Alcune persone che soffrono di sindrome dell’abbandono arrivano a non voler più nessuno accanto per evitare di essere abbandonati. La paura di non essere capaci di governare emozioni legate alla perdita le porta ad abbandonare l’altro anche se la relazione non presenta problematiche: pur di non subire la frustrazione o il dolore di essere lasciati preferiscono lasciare per primi.

Diceva Roland Barthes: “la paura della perdita è come fosse una perdita già avvenuta, perché non permette di vivere il qui ed ora la relazione ma proietta quest’ultima nel passato abbandonico ed in un futuro simile”.

Chi soffre di questa sindrome inconsciamente non si sente realmente all’altezza di essere meritevole di amore e soprattutto di accettazione da parte dell’altro.

Molte persone che vivono la sindrome dell’abbandono, anche belle donne o uomini affascinanti, vanno a cercare in modo più o meno inconsapevole relazioni difficili o problematiche che esitano in rotture o comunque in un vissuto di frustrazione e sofferenza. Finiscono per essere seriali nella scelta di partner impossibili, collezionando fallimenti relazionali, inconsapevoli di agire sempre le stesse dinamiche.

Altre preferiscono un’altra via, mettendo in atto dinamiche di difesa con il fine di impedire si essere abbandonate pur sortendo l’effetto opposto. Questo avviene tramite strategie negative di eccessivo aggrappamento all’altro, controllando e soffocando il partner con richieste di conferme affettive.

Consigli per superare la sindrome dell’abbandono.

  • Il primo fondamentale passo da compiere: ammissione e riconoscimento. Solo acquisendo consapevolezza emotiva sulla paura che ci affligge potremo imparare a gestirla e superarla. Si deve quindi contrastare il primo e impellente istinto di fuga dinanzi a questi sentimenti, per affrontarli nella loro vera natura e consistenza;
  • Evitare partner instabili o poco desiderosi di impegnarsi anche se suscitano forte attrazione;
  • Cercare di capire, volgendosi al passato, l’origine del vissuto di abbandono;
  • Perseguire percorsi/programmi a breve e medio termine;
  • Concentrarsi in iniziative orientate a combattere la tendenza a soffrire più del necessario. Ad esempio: obbligandosi a fare, anche se non si ha voglia, quanto si faceva prima con il partner, come andare al cinema anche da soli, fare shopping, incontrare amici, iscriversi a corsi, fare sport. Non importa il cosa fare, ma il cominciare;
  • Agire, fare, per contrastare la sofferenza della perdita e conoscere nuove persone;
  • Comportarsi “come se” fare qualcosa ci piacesse o interessasse. Un antico proverbio recita che l’appetito vien mangiando. Come questo, molti altri sentimenti emergono per emulazione, conoscere questo meccanismo e attivarlo a nostro vantaggio è indispensabile.

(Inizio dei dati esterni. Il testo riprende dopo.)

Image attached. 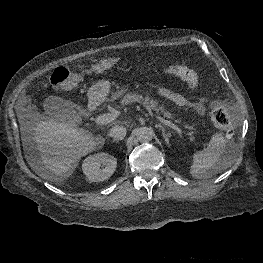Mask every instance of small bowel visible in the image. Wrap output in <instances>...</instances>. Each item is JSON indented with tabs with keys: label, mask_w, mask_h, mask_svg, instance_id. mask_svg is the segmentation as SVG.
Instances as JSON below:
<instances>
[{
	"label": "small bowel",
	"mask_w": 263,
	"mask_h": 263,
	"mask_svg": "<svg viewBox=\"0 0 263 263\" xmlns=\"http://www.w3.org/2000/svg\"><path fill=\"white\" fill-rule=\"evenodd\" d=\"M157 92L161 96L168 98L169 100L173 101L179 106H185V105L192 106L199 114H203L205 111V105L203 102H190L183 95L175 93L166 88H158Z\"/></svg>",
	"instance_id": "c3829d8e"
}]
</instances>
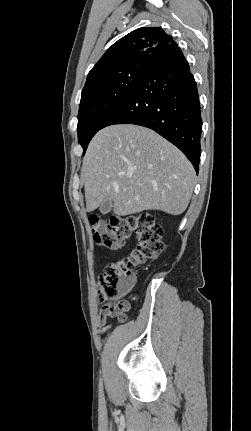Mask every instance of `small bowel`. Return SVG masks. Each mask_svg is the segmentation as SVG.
<instances>
[{
    "instance_id": "obj_1",
    "label": "small bowel",
    "mask_w": 251,
    "mask_h": 431,
    "mask_svg": "<svg viewBox=\"0 0 251 431\" xmlns=\"http://www.w3.org/2000/svg\"><path fill=\"white\" fill-rule=\"evenodd\" d=\"M108 316L110 315L102 308L98 318V325L100 326L102 331L105 330L106 318Z\"/></svg>"
}]
</instances>
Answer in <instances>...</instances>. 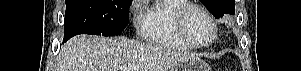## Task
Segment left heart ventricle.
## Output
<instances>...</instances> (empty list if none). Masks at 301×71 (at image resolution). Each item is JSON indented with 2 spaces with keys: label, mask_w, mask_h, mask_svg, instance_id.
I'll use <instances>...</instances> for the list:
<instances>
[{
  "label": "left heart ventricle",
  "mask_w": 301,
  "mask_h": 71,
  "mask_svg": "<svg viewBox=\"0 0 301 71\" xmlns=\"http://www.w3.org/2000/svg\"><path fill=\"white\" fill-rule=\"evenodd\" d=\"M188 29L192 38L201 44L210 42L214 35L210 21L197 10L192 11L189 15Z\"/></svg>",
  "instance_id": "1"
}]
</instances>
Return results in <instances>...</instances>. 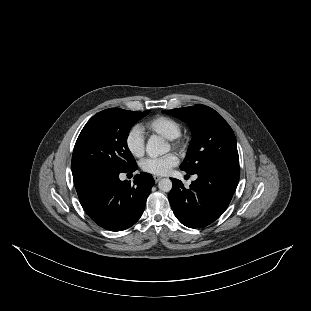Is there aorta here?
I'll list each match as a JSON object with an SVG mask.
<instances>
[{
	"label": "aorta",
	"mask_w": 311,
	"mask_h": 311,
	"mask_svg": "<svg viewBox=\"0 0 311 311\" xmlns=\"http://www.w3.org/2000/svg\"><path fill=\"white\" fill-rule=\"evenodd\" d=\"M169 150V144L165 143L161 137L157 135H152L148 139L146 145V152L151 158H156L158 156L164 155L169 152ZM158 188L163 192H169L172 189V181L168 178H164L158 183Z\"/></svg>",
	"instance_id": "762f6f07"
}]
</instances>
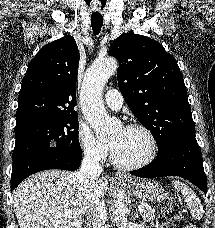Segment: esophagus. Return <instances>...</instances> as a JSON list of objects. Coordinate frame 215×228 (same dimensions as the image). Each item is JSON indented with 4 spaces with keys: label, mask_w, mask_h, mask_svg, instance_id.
I'll return each mask as SVG.
<instances>
[{
    "label": "esophagus",
    "mask_w": 215,
    "mask_h": 228,
    "mask_svg": "<svg viewBox=\"0 0 215 228\" xmlns=\"http://www.w3.org/2000/svg\"><path fill=\"white\" fill-rule=\"evenodd\" d=\"M120 176H123V174L119 172L115 173V177H120Z\"/></svg>",
    "instance_id": "1"
}]
</instances>
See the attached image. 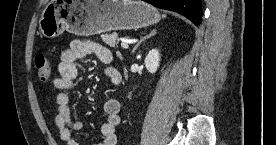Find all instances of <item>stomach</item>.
Returning <instances> with one entry per match:
<instances>
[{
	"mask_svg": "<svg viewBox=\"0 0 276 145\" xmlns=\"http://www.w3.org/2000/svg\"><path fill=\"white\" fill-rule=\"evenodd\" d=\"M160 20L156 8L133 0H56L42 11L39 29L46 38L64 31L91 36L112 30L138 29Z\"/></svg>",
	"mask_w": 276,
	"mask_h": 145,
	"instance_id": "1",
	"label": "stomach"
}]
</instances>
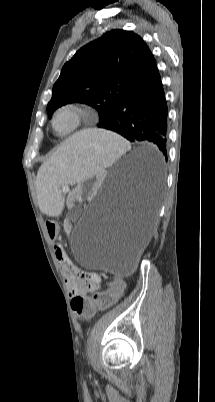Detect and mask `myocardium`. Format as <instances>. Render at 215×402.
I'll return each mask as SVG.
<instances>
[{
  "label": "myocardium",
  "instance_id": "f54148a6",
  "mask_svg": "<svg viewBox=\"0 0 215 402\" xmlns=\"http://www.w3.org/2000/svg\"><path fill=\"white\" fill-rule=\"evenodd\" d=\"M62 115L70 116L72 121L68 129L64 131H58L56 128V121ZM88 115V110L85 107L75 103H67L58 107L53 112L50 119V126L54 134H56L57 136L67 137L74 134L83 127L88 118Z\"/></svg>",
  "mask_w": 215,
  "mask_h": 402
}]
</instances>
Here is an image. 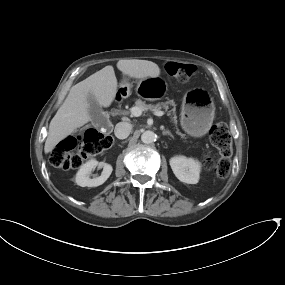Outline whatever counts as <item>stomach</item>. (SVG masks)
Instances as JSON below:
<instances>
[{
    "label": "stomach",
    "mask_w": 285,
    "mask_h": 285,
    "mask_svg": "<svg viewBox=\"0 0 285 285\" xmlns=\"http://www.w3.org/2000/svg\"><path fill=\"white\" fill-rule=\"evenodd\" d=\"M162 82L159 77H149L143 79L138 85V94L148 100L152 98L147 97L143 91V86L149 83ZM127 91H130L131 85L126 80L121 84ZM214 104L210 96L203 90H192L185 94L182 101L181 110V126L182 129L193 137H201L205 135L214 119Z\"/></svg>",
    "instance_id": "stomach-1"
}]
</instances>
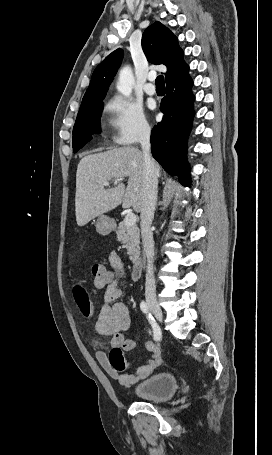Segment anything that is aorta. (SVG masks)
Returning <instances> with one entry per match:
<instances>
[{
    "instance_id": "1",
    "label": "aorta",
    "mask_w": 272,
    "mask_h": 455,
    "mask_svg": "<svg viewBox=\"0 0 272 455\" xmlns=\"http://www.w3.org/2000/svg\"><path fill=\"white\" fill-rule=\"evenodd\" d=\"M134 75L132 69L129 66L122 68L119 72V78L117 82V90L125 97H129L133 84H134Z\"/></svg>"
}]
</instances>
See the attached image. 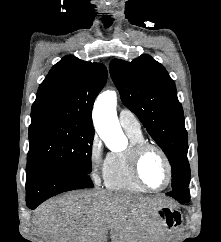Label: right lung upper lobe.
Instances as JSON below:
<instances>
[{"label":"right lung upper lobe","mask_w":221,"mask_h":242,"mask_svg":"<svg viewBox=\"0 0 221 242\" xmlns=\"http://www.w3.org/2000/svg\"><path fill=\"white\" fill-rule=\"evenodd\" d=\"M106 80L107 69L103 64L72 55L63 57L38 88L31 126L75 123L93 128V104Z\"/></svg>","instance_id":"right-lung-upper-lobe-1"}]
</instances>
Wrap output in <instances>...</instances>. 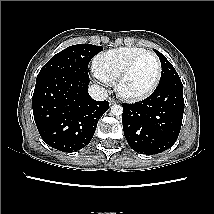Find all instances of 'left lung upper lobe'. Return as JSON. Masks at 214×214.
Segmentation results:
<instances>
[{
	"label": "left lung upper lobe",
	"instance_id": "5c2ea615",
	"mask_svg": "<svg viewBox=\"0 0 214 214\" xmlns=\"http://www.w3.org/2000/svg\"><path fill=\"white\" fill-rule=\"evenodd\" d=\"M154 51L158 55V57L161 61V66H162V74H161L160 82L158 85H161V84H164L166 82L173 81V80H180L175 68L165 58V56L157 50H154Z\"/></svg>",
	"mask_w": 214,
	"mask_h": 214
}]
</instances>
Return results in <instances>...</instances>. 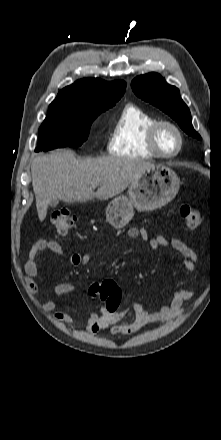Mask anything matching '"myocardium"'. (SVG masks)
Here are the masks:
<instances>
[{"label":"myocardium","instance_id":"obj_1","mask_svg":"<svg viewBox=\"0 0 221 440\" xmlns=\"http://www.w3.org/2000/svg\"><path fill=\"white\" fill-rule=\"evenodd\" d=\"M163 127H169L176 133V136L178 138V145H177V148L173 152H170V153L164 152L160 148L159 133H160L161 128H163ZM147 138H148V145H149V148L152 151V153L156 157H160L163 159H170V158L176 157L181 152V150L183 148V144H184L183 133H182L181 129L179 128V126L172 121L163 120V119L156 120L150 125V127L148 129V133H147Z\"/></svg>","mask_w":221,"mask_h":440}]
</instances>
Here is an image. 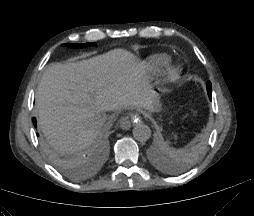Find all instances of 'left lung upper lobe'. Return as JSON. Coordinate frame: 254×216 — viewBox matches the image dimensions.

Nel lungo termine è importante altresì incrementare i livelli di autostima e autonomia, da cui la necessità di ridurre la dipendenza affettiva e operativa nei confronti di altri.

Gettare le basi per una rinascita interiore, per l’emancipazione dal timore di essere abbandonati, porta ad una maggiore consapevolezza di sé e delle proprie scelte, rinforza la propria solidità emotiva come il senso del valore personale, fornendo progetti chiari in cui investire e dirigere le proprie energie. Non è un percorso semplice, ma rappresenta la migliore opportunità per concentrarsi su di sé e sui propri bisogni senza che le paure ci impediscano di cogliere il meglio di quanto la vita è in grado di offrire.